Future Direction: RAG + Latent Memory + Test-time Compute + Tool Use

Once you view Engram correctly, the future architecture looks additive, not substitutive:

RAG + latent memory + test-time compute + tool use (collaboration)

Instead of:

“RAG vs. Engram”

We should expect:

“RAG AND Engram AND RL AND tool use AND test-time compute”

This is similar to how databases evolved into distributed systems: more axes, not fewer.

Closing Thoughts

Engram does not make RAG obsolete, and it does not turn models into external knowledge stores.

It does introduce a new axis for sparse capacity allocation that:

  1. reduces low-level token reconstruction,
  2. frees up depth and attention for reasoning,
  3. integrates efficiently with compute hardware,
  4. complements agentic workflows and RL,
  5. and appears to scale predictably without extra FLOPs.

It is a compelling addition to the LLM design space and one that we expect to see widely adopted in the next generation of pre-training stacks.

At Otto, we are building along this same axis. Our travel agent is RL-native and memory-aware: it does not merely surface flight and hotel options, but executes a personalized workflow end-to-end — preference modeling, multi-objective ranking, policy compliance, loyalty optimization, booking, ticketing, and post-booking service. Tool use, test-time compute, and process-level credit assignment allow the agent to refine choices, verify actions, and correct errors during execution.

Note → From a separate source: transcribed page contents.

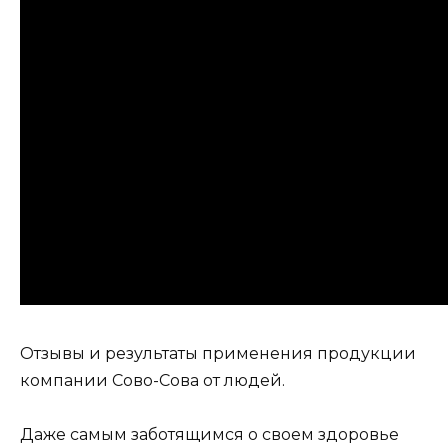
Отзывы и результаты применения продукции
компании Сово-Сова от людей.
Даже самым заботящимся о своем здоровье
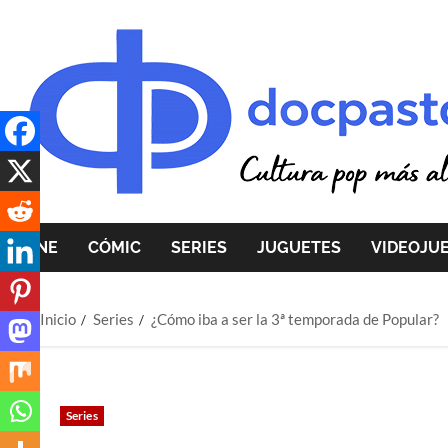
Saltar
al
contenido
CINE
CÓMIC
SERIES
JUGUETES
VIDEOJU
Inicio
Series
¿Cómo iba a ser la 3ª temporada de Popular?
Series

The result is not a chatbot that answers questions, but an operational agent that completes jobs, adapts to user context, and frictionlessly handles changes over the lifespan of a trip. Our goal is to integrate the most advanced LLM techniques — from foundation modeling to agentic RL and memory — into Otto to deliver the best-in-class AI executive assistant for business travel.